The 'Fancy Drink' Illusion
The beverage aisle is packed with drinks that promise enhanced performance, an electrolyte boost, or a full day's worth of vitamins. However, many of these claims are more about marketing than necessity. For the average person, the electrolytes lost through daily sweat are minimal and easily replenished with a balanced diet. Likewise, vitamin-enhanced waters often contain added sugars that can counteract any potential health benefits. One professor of nutrition noted that many people are now 'malhydrated' because they consume so many sugary beverages, including vitamin waters, which can be loaded with sugar. Often, these drinks contain excessive amounts of certain vitamins, which your body may not need and will simply excrete.
Decoding the Beverage Aisle
It’s important to know what you’re drinking. Sports drinks, for example, are specifically designed for endurance athletes engaged in intense activity for over an hour. They contain sugar for quick energy and electrolytes like sodium and potassium to replace what's lost in significant amounts of sweat. For a person sitting at a desk, a sports drink is simply a sugary beverage that can contribute to unwanted weight gain and other health issues. Vitamin waters are often no better, with some popular brands containing nearly as much sugar as a soda. A 20-ounce bottle can pack around 30 grams of sugar, providing unnecessary calories without significant nutritional benefit for most people.
When Is More Than Water Needed?
There are, of course, exceptions to the 'water-first' rule. Elite athletes, or anyone engaging in high-intensity exercise for more than an hour, especially in the heat, can benefit from a sports drink to replenish lost electrolytes and provide energy. Situations that cause significant fluid loss, such as a bout of vomiting or diarrhea, may also call for an electrolyte beverage to help restore balance. But these are specific circumstances. For most people, most of the time, the body's kidneys do an excellent job of regulating electrolyte levels, which are sufficiently supplied through a normal diet.
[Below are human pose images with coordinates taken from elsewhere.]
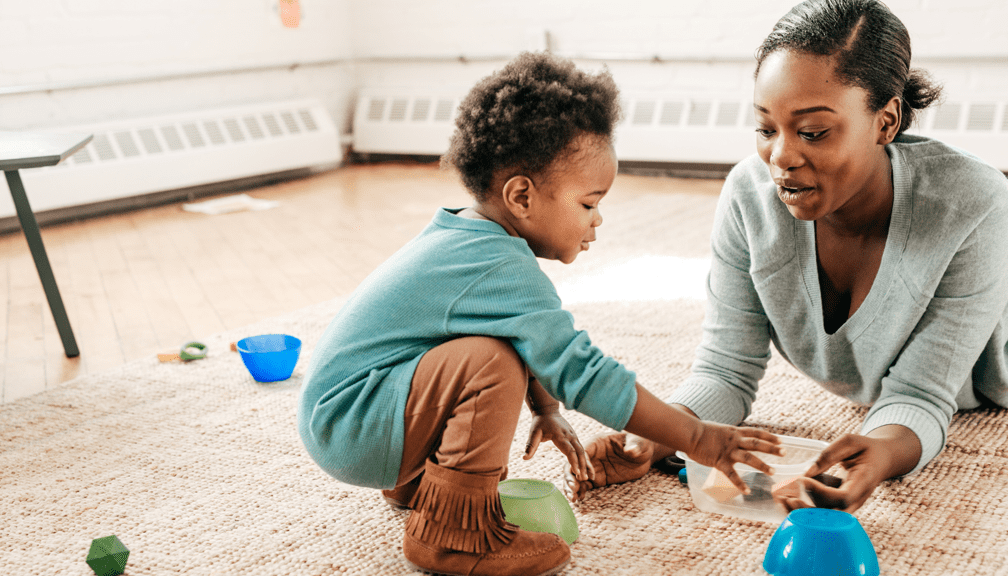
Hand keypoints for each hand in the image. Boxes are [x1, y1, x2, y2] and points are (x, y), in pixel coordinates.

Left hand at [525, 410, 593, 483]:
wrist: (547, 410)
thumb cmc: (539, 422)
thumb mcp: (534, 433)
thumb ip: (530, 446)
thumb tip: (524, 458)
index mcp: (560, 435)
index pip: (569, 450)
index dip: (574, 462)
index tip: (577, 472)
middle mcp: (569, 435)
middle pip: (579, 452)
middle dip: (583, 465)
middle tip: (584, 478)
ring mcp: (573, 435)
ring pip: (582, 450)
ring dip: (585, 463)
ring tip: (587, 476)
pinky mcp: (574, 436)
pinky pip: (581, 448)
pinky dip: (584, 458)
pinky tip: (585, 467)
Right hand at [563, 433, 654, 501]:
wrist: (644, 454)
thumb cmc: (640, 443)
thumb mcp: (639, 442)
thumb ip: (634, 446)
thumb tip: (631, 451)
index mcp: (598, 442)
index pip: (583, 453)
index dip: (582, 465)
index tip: (584, 477)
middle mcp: (592, 455)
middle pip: (575, 465)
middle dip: (571, 477)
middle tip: (573, 488)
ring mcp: (593, 467)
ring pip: (576, 476)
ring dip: (572, 486)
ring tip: (572, 498)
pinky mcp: (598, 478)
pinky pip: (585, 485)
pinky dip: (579, 491)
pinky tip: (578, 499)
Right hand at [683, 422, 783, 495]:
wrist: (689, 433)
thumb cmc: (701, 431)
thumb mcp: (719, 430)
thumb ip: (728, 436)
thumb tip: (733, 440)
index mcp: (734, 432)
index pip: (756, 433)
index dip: (769, 436)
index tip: (781, 440)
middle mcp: (734, 441)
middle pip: (757, 443)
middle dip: (772, 448)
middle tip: (784, 452)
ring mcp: (728, 451)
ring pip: (749, 458)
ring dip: (762, 465)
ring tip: (773, 471)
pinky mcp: (719, 462)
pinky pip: (732, 474)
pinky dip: (740, 484)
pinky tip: (747, 491)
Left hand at [777, 428, 917, 513]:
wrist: (882, 459)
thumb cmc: (865, 448)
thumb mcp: (850, 442)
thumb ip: (829, 454)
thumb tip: (807, 471)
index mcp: (863, 482)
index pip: (843, 497)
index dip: (821, 492)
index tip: (802, 479)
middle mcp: (857, 499)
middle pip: (834, 515)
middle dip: (809, 511)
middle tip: (788, 498)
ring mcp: (850, 504)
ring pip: (827, 518)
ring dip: (804, 513)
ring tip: (782, 501)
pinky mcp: (841, 504)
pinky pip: (824, 512)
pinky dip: (805, 508)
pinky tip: (787, 499)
Simple Ways to Elevate Your Water
If you find plain water boring, there’s no need to turn to sugary alternatives. There are plenty of healthy ways to make your water more appealing. Try infusing a pitcher of water with slices of lemon, lime, cucumber, or orange. A few crushed mint leaves or a handful of berries can also add a refreshing burst of natural flavour without adding sugar. Carrying a reusable water bottle can serve as a constant reminder to sip throughout the day. By making water your go-to beverage, you're not just making the healthiest choice for your body—you're also saving money and avoiding the hidden sugars and unnecessary ingredients in so many other drinks.